----- Data for processing

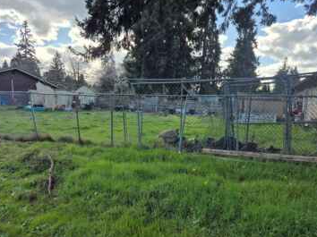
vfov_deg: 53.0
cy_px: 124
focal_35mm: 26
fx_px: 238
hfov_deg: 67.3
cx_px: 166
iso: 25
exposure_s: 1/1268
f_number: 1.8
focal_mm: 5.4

----------

Problem: Return the lines of the data above in full and exactly, with no pictures.

Result:
vfov_deg: 53.0
cy_px: 124
focal_35mm: 26
fx_px: 238
hfov_deg: 67.3
cx_px: 166
iso: 25
exposure_s: 1/1268
f_number: 1.8
focal_mm: 5.4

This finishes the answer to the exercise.